Day 43: Climbing Stairs

Day 43 — Climbing Stairs

Coding problem

Solution outline (coding)

• Recurrence: f(n) = f(n-1) + f(n-2) with base f(0)=1, f(1)=1 (or adjust indices per problem).
• Iterate with two variables instead of full array.
• Match problem statement (1 vs 2 steps at a time).

Time complexity: O(n).

Space complexity: O(1) — rolling variables.

class Solution:
  def climbStairs(self, n: int) -> int:
    a, b = 1, 1
    for _ in range(n - 1):
      a, b = b, a + b
    return b


# Input:  n = 3
# Output: 3

SQL interview practice

1. Interview question

Companies / track: Google

Google: SQL screens usually assume BigQuery, Ads / Search / YouTube-style fact tables, and talking through bytes processed and partition pruning.

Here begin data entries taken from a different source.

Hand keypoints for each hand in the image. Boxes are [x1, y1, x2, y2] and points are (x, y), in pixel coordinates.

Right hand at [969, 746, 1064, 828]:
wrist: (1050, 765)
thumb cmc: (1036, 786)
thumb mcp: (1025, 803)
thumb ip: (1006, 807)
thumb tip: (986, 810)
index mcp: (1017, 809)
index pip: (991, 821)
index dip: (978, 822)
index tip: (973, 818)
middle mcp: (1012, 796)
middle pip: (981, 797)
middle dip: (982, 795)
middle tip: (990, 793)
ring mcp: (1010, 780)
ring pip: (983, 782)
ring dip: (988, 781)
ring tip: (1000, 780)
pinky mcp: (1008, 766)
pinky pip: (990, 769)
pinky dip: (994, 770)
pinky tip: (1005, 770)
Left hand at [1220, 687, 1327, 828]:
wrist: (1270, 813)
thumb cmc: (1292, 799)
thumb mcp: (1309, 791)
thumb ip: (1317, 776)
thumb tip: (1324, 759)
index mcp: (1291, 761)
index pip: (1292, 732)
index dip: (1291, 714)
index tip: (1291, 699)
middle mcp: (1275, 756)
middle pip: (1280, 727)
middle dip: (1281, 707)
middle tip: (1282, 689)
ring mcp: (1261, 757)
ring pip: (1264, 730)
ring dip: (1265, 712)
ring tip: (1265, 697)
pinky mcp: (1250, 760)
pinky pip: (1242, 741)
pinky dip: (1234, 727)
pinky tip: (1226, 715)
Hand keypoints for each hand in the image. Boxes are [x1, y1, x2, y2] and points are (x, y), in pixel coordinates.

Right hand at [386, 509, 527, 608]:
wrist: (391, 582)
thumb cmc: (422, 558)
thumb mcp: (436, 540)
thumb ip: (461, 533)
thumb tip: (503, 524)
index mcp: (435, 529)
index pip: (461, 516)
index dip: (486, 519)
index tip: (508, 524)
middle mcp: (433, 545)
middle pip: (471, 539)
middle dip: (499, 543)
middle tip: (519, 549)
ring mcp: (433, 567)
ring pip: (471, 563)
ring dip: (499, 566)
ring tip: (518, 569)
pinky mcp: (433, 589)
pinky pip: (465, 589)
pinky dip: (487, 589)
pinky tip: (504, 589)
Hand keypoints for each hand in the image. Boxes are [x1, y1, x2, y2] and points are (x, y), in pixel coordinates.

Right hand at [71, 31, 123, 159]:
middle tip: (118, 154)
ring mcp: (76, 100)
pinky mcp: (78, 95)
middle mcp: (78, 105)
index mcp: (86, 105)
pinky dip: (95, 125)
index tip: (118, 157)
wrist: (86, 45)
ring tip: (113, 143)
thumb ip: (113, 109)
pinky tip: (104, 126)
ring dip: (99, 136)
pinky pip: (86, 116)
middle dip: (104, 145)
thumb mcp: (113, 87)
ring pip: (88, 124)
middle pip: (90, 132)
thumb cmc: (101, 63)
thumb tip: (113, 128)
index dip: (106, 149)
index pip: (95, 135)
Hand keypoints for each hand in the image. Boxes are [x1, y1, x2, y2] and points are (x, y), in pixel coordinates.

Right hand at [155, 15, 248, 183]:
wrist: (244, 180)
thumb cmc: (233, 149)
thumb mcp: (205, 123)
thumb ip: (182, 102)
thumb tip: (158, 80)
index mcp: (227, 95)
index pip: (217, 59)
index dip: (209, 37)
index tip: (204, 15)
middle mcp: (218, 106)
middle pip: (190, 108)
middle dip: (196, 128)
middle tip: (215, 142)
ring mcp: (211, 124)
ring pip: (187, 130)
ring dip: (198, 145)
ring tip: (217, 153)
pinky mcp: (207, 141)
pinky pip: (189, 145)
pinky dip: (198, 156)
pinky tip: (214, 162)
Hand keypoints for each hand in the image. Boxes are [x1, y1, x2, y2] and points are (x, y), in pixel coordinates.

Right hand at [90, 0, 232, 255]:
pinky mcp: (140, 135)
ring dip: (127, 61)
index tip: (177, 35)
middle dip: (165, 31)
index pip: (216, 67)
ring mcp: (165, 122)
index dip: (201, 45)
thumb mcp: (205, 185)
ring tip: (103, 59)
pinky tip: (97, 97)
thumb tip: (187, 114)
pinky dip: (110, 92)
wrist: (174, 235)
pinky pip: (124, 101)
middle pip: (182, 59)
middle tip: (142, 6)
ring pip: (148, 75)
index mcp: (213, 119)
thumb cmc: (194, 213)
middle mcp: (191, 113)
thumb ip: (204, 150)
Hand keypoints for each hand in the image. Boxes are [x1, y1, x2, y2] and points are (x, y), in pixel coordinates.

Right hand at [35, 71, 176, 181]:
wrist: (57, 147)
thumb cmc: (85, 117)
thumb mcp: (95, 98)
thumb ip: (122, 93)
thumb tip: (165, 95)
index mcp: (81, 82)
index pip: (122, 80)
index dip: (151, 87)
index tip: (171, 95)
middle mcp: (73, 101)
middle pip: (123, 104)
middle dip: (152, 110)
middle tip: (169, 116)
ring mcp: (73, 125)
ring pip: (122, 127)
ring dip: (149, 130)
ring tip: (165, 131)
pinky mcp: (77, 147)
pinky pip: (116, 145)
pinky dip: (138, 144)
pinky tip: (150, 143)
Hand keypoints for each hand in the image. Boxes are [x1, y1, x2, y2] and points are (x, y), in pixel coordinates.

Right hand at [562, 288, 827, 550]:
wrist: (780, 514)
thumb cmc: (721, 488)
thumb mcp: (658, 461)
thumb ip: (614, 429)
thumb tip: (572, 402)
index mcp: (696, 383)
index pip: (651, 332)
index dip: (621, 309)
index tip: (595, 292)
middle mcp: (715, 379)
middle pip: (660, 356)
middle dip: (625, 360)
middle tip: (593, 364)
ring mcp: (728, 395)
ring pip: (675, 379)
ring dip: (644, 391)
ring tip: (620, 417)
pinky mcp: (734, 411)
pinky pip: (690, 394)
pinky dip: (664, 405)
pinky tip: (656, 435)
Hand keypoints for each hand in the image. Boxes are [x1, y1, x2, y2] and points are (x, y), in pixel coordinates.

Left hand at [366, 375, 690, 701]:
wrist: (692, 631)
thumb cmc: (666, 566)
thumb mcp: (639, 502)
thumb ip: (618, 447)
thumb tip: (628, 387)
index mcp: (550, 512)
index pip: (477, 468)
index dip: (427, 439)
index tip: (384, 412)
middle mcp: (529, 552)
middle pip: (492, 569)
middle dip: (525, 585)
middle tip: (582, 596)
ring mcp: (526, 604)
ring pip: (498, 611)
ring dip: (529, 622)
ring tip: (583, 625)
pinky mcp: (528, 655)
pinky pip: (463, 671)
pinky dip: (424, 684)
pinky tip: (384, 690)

What you are asked to write (SQL prompt):

Frame this as metrics work for **Google**-scale surfaces (ads, product, or engagement — as the tables suggest).
stairs(user_id, day, steps). BigQuery: model DP-like cumulative metric: for each user, compute ways to reach a step goal using previous 1 or 2 days via iterative aggregation.

Tables implied by the prompt:

• stairs(user_id, day, steps)

Engine: BigQuery — use its date, array, and approximate functions as documented.

2. Solution outline

• Clarify out loud: result grain (one row per what?), join keys, time zone, and any ORDER BY / LIMIT / tie-breakers.
• Map 1D DP to SQL: say the relational equivalent (e.g. hash map → GROUP BY + key; two pointers → ordered window + filter).
• Structure: CTEs (WITH) — one step per CTE; validate on a tiny slice (counts, nulls, duplicates).

WITH ordered AS (
  SELECT user_id, day, steps,
    LAG(steps, 1) OVER (PARTITION BY user_id ORDER BY day) AS s1,
    LAG(steps, 2) OVER (PARTITION BY user_id ORDER BY day) AS s2
  FROM stairs
)
SELECT user_id, day, steps + IFNULL(s1, 0) + IFNULL(s2, 0) AS ways_like_dp
FROM ordered;